Wenger’s defenders will claim the Double triumphs, the unbeaten title and consistently finishing in the top four make him a great manager. Greater than Brian Clough, who took not one but two medium-sized East Midlands clubs from Second Division obscurity to English champions and, in the case of Nottingham Forest, back-to-back European champions? Or Sir Matt Busby, who in the ten years after losing half of a great team to an aviation disaster in 1958, won the FA Cup, two First Division titles and, ultimately, the European Cup on English soil with three of the world’s greatest-ever players in Best, Law and Charlton? What about Sir Alex Ferguson’s achievements at Aberdeen? He ruled his own homeland, landed the European Cup-Winners Cup against Real Madrid and put the frighteners on the Old Firm, especially former club Rangers.
My favourite manager ever is Bob Paisley. Criminally never knighted, in nine seasons as Liverpool manager between 1974-83, Paisley could point to six league titles (three times back-to-back) and three European Cups, including back-to-back triumphs in 1977 and 1978, in an era when to be champions of Europe, you HAD to win your league, and when European draws were random, unlike the seeding and country-protection you get today. Wenger’s consistent ability to finish in the top four would look better if there were a couple of trophies along the way. Finishing second, third or fourth to qualify for the European Cup should never ever be recognised as a ‘trophy’. Wenger’s European Cup record is not as great as some would make out either. True, he has reached a final and another semi-final (in which we completely embarrassed ourselves). However, in fourteen consecutive seasons of European Cup football, Wenger has overseen four group-stage exits (one of which led to a UEFA Cup final defeat to Galatasaray, the only Turkish club to have won a UEFA trophy) and has been knocked out of the round of sixteen four times. Not exactly the hallmark of greatness here.

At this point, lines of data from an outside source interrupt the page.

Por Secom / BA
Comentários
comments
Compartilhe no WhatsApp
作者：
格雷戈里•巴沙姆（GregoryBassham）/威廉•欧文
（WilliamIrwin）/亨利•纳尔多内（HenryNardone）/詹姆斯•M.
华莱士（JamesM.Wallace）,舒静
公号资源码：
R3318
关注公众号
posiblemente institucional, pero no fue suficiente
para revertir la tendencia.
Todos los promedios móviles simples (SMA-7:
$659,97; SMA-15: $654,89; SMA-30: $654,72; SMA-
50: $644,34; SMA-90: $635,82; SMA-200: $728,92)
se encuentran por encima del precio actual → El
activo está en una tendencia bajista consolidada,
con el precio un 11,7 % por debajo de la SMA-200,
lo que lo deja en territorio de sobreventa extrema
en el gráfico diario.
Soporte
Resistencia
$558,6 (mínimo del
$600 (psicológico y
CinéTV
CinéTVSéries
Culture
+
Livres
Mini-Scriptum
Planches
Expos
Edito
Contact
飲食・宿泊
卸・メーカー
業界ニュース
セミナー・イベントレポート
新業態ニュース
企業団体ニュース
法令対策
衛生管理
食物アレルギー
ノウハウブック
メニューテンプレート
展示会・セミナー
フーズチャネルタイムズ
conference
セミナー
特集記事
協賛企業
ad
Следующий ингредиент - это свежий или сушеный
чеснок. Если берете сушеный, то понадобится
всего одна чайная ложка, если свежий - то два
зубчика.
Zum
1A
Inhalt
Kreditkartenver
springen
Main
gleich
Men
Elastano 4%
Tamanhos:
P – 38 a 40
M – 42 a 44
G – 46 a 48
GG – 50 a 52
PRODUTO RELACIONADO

Arsène Wenger can still achieve true greatness if he learns to adapt and evolve. If recent history has taught us anything, he is reluctant to do this. Personally I don’t think he will, because he is too stubborn in his ways, but I hope I’m wrong. Failure to do this could lead to a few regrets, and those who are critical of him would make their opinions known with greater aggression. Certainly, Wenger’s overall managerial record makes a mockery of media darlings such as Allardyce, Pulis and especially Redknapp, who between them have won one major trophy and have finished no higher than fourth in the top flight. Up The Arsenal!